EXERCISE BRIEF
The entries should be written out again exactly as they read.

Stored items
........

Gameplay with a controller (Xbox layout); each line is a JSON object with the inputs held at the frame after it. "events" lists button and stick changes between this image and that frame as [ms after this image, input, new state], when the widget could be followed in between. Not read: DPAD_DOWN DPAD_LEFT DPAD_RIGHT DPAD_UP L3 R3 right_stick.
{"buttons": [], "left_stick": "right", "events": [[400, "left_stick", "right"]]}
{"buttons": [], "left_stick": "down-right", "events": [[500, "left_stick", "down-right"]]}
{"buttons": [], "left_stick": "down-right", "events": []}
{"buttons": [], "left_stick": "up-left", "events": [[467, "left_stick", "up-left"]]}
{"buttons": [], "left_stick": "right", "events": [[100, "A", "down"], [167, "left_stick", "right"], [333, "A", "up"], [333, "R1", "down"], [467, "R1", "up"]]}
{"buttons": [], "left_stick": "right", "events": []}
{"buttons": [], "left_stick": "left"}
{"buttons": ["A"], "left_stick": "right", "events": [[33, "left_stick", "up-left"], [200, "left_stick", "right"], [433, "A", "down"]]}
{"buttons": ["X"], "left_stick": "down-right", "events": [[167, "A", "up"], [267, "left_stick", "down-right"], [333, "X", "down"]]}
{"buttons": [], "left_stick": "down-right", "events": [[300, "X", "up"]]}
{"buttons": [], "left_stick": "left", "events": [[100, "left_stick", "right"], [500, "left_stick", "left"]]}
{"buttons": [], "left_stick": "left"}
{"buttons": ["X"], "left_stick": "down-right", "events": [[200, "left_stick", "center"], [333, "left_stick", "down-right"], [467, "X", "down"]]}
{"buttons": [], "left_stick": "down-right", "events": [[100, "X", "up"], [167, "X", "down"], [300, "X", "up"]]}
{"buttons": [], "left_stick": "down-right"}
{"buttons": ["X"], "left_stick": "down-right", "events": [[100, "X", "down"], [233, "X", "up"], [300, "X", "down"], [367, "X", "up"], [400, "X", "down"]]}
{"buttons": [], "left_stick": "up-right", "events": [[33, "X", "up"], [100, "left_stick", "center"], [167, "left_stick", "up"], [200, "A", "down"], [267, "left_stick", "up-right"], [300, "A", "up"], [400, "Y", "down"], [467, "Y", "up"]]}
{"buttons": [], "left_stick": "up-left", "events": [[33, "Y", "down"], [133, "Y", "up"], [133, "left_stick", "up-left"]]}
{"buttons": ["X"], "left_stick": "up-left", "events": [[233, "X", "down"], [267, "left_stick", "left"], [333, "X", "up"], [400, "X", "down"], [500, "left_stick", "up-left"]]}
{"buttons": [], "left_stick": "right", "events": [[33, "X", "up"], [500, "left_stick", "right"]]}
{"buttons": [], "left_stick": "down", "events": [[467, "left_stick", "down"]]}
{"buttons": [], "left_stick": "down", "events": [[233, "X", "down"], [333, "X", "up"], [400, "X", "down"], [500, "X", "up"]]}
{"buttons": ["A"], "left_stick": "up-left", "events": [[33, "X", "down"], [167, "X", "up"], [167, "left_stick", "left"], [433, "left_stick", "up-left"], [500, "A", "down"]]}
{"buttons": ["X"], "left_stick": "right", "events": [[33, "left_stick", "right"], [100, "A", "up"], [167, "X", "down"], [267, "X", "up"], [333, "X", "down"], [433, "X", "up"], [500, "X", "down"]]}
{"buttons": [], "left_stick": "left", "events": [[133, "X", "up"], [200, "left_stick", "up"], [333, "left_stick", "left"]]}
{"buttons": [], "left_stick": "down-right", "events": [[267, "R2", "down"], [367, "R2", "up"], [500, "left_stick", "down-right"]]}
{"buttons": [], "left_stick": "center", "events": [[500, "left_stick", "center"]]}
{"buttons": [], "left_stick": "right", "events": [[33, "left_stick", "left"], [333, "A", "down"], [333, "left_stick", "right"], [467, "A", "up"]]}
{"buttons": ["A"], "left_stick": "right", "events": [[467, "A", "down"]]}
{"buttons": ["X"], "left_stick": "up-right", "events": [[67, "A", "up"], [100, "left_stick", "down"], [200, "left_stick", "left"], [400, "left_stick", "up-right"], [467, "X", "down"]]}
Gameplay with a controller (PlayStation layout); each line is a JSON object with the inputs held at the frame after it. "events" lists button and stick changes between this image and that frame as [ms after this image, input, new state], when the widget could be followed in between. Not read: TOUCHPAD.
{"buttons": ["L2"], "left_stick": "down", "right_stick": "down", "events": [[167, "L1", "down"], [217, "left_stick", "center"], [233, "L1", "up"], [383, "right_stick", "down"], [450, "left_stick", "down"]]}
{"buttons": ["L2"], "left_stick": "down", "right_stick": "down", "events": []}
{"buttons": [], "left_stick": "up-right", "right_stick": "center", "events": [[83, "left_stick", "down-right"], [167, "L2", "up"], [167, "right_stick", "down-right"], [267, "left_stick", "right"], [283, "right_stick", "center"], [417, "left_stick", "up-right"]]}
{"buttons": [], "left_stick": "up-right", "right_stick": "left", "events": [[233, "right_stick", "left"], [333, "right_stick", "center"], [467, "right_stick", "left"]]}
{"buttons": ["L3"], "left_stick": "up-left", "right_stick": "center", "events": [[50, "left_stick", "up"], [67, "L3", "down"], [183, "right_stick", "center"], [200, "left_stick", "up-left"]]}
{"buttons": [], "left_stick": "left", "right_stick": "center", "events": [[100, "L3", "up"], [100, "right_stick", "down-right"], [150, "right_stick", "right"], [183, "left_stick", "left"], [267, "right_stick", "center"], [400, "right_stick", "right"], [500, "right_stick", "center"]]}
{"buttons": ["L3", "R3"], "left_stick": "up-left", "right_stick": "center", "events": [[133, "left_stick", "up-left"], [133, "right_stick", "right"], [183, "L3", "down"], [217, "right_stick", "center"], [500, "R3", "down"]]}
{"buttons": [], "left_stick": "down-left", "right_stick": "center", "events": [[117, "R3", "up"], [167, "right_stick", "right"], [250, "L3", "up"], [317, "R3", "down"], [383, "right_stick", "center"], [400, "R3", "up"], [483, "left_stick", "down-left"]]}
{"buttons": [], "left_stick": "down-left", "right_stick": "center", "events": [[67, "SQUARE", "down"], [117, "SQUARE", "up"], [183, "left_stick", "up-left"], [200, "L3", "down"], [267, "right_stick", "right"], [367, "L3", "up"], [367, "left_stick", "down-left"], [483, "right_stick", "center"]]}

........

EXERCISE ANSWER
Gameplay with a controller (Xbox layout); each line is a JSON object with the inputs held at the frame after it. "events" lists button and stick changes between this image and that frame as [ms after this image, input, new state], when the widget could be followed in between. Not read: DPAD_DOWN DPAD_LEFT DPAD_RIGHT DPAD_UP L3 R3 right_stick.
{"buttons": [], "left_stick": "right", "events": [[400, "left_stick", "right"]]}
{"buttons": [], "left_stick": "down-right", "events": [[500, "left_stick", "down-right"]]}
{"buttons": [], "left_stick": "down-right", "events": []}
{"buttons": [], "left_stick": "up-left", "events": [[467, "left_stick", "up-left"]]}
{"buttons": [], "left_stick": "right", "events": [[100, "A", "down"], [167, "left_stick", "right"], [333, "A", "up"], [333, "R1", "down"], [467, "R1", "up"]]}
{"buttons": [], "left_stick": "right", "events": []}
{"buttons": [], "left_stick": "left"}
{"buttons": ["A"], "left_stick": "right", "events": [[33, "left_stick", "up-left"], [200, "left_stick", "right"], [433, "A", "down"]]}
{"buttons": ["X"], "left_stick": "down-right", "events": [[167, "A", "up"], [267, "left_stick", "down-right"], [333, "X", "down"]]}
{"buttons": [], "left_stick": "down-right", "events": [[300, "X", "up"]]}
{"buttons": [], "left_stick": "left", "events": [[100, "left_stick", "right"], [500, "left_stick", "left"]]}
{"buttons": [], "left_stick": "left"}
{"buttons": ["X"], "left_stick": "down-right", "events": [[200, "left_stick", "center"], [333, "left_stick", "down-right"], [467, "X", "down"]]}
{"buttons": [], "left_stick": "down-right", "events": [[100, "X", "up"], [167, "X", "down"], [300, "X", "up"]]}
{"buttons": [], "left_stick": "down-right"}
{"buttons": ["X"], "left_stick": "down-right", "events": [[100, "X", "down"], [233, "X", "up"], [300, "X", "down"], [367, "X", "up"], [400, "X", "down"]]}
{"buttons": [], "left_stick": "up-right", "events": [[33, "X", "up"], [100, "left_stick", "center"], [167, "left_stick", "up"], [200, "A", "down"], [267, "left_stick", "up-right"], [300, "A", "up"], [400, "Y", "down"], [467, "Y", "up"]]}
{"buttons": [], "left_stick": "up-left", "events": [[33, "Y", "down"], [133, "Y", "up"], [133, "left_stick", "up-left"]]}
{"buttons": ["X"], "left_stick": "up-left", "events": [[233, "X", "down"], [267, "left_stick", "left"], [333, "X", "up"], [400, "X", "down"], [500, "left_stick", "up-left"]]}
{"buttons": [], "left_stick": "right", "events": [[33, "X", "up"], [500, "left_stick", "right"]]}
{"buttons": [], "left_stick": "down", "events": [[467, "left_stick", "down"]]}
{"buttons": [], "left_stick": "down", "events": [[233, "X", "down"], [333, "X", "up"], [400, "X", "down"], [500, "X", "up"]]}
{"buttons": ["A"], "left_stick": "up-left", "events": [[33, "X", "down"], [167, "X", "up"], [167, "left_stick", "left"], [433, "left_stick", "up-left"], [500, "A", "down"]]}
{"buttons": ["X"], "left_stick": "right", "events": [[33, "left_stick", "right"], [100, "A", "up"], [167, "X", "down"], [267, "X", "up"], [333, "X", "down"], [433, "X", "up"], [500, "X", "down"]]}
{"buttons": [], "left_stick": "left", "events": [[133, "X", "up"], [200, "left_stick", "up"], [333, "left_stick", "left"]]}
{"buttons": [], "left_stick": "down-right", "events": [[267, "R2", "down"], [367, "R2", "up"], [500, "left_stick", "down-right"]]}
{"buttons": [], "left_stick": "center", "events": [[500, "left_stick", "center"]]}
{"buttons": [], "left_stick": "right", "events": [[33, "left_stick", "left"], [333, "A", "down"], [333, "left_stick", "right"], [467, "A", "up"]]}
{"buttons": ["A"], "left_stick": "right", "events": [[467, "A", "down"]]}
{"buttons": ["X"], "left_stick": "up-right", "events": [[67, "A", "up"], [100, "left_stick", "down"], [200, "left_stick", "left"], [400, "left_stick", "up-right"], [467, "X", "down"]]}
Gameplay with a controller (PlayStation layout); each line is a JSON object with the inputs held at the frame after it. "events" lists button and stick changes between this image and that frame as [ms after this image, input, new state], when the widget could be followed in between. Not read: TOUCHPAD.
{"buttons": ["L2"], "left_stick": "down", "right_stick": "down", "events": [[167, "L1", "down"], [217, "left_stick", "center"], [233, "L1", "up"], [383, "right_stick", "down"], [450, "left_stick", "down"]]}
{"buttons": ["L2"], "left_stick": "down", "right_stick": "down", "events": []}
{"buttons": [], "left_stick": "up-right", "right_stick": "center", "events": [[83, "left_stick", "down-right"], [167, "L2", "up"], [167, "right_stick", "down-right"], [267, "left_stick", "right"], [283, "right_stick", "center"], [417, "left_stick", "up-right"]]}
{"buttons": [], "left_stick": "up-right", "right_stick": "left", "events": [[233, "right_stick", "left"], [333, "right_stick", "center"], [467, "right_stick", "left"]]}
{"buttons": ["L3"], "left_stick": "up-left", "right_stick": "center", "events": [[50, "left_stick", "up"], [67, "L3", "down"], [183, "right_stick", "center"], [200, "left_stick", "up-left"]]}
{"buttons": [], "left_stick": "left", "right_stick": "center", "events": [[100, "L3", "up"], [100, "right_stick", "down-right"], [150, "right_stick", "right"], [183, "left_stick", "left"], [267, "right_stick", "center"], [400, "right_stick", "right"], [500, "right_stick", "center"]]}
{"buttons": ["L3", "R3"], "left_stick": "up-left", "right_stick": "center", "events": [[133, "left_stick", "up-left"], [133, "right_stick", "right"], [183, "L3", "down"], [217, "right_stick", "center"], [500, "R3", "down"]]}
{"buttons": [], "left_stick": "down-left", "right_stick": "center", "events": [[117, "R3", "up"], [167, "right_stick", "right"], [250, "L3", "up"], [317, "R3", "down"], [383, "right_stick", "center"], [400, "R3", "up"], [483, "left_stick", "down-left"]]}
{"buttons": [], "left_stick": "down-left", "right_stick": "center", "events": [[67, "SQUARE", "down"], [117, "SQUARE", "up"], [183, "left_stick", "up-left"], [200, "L3", "down"], [267, "right_stick", "right"], [367, "L3", "up"], [367, "left_stick", "down-left"], [483, "right_stick", "center"]]}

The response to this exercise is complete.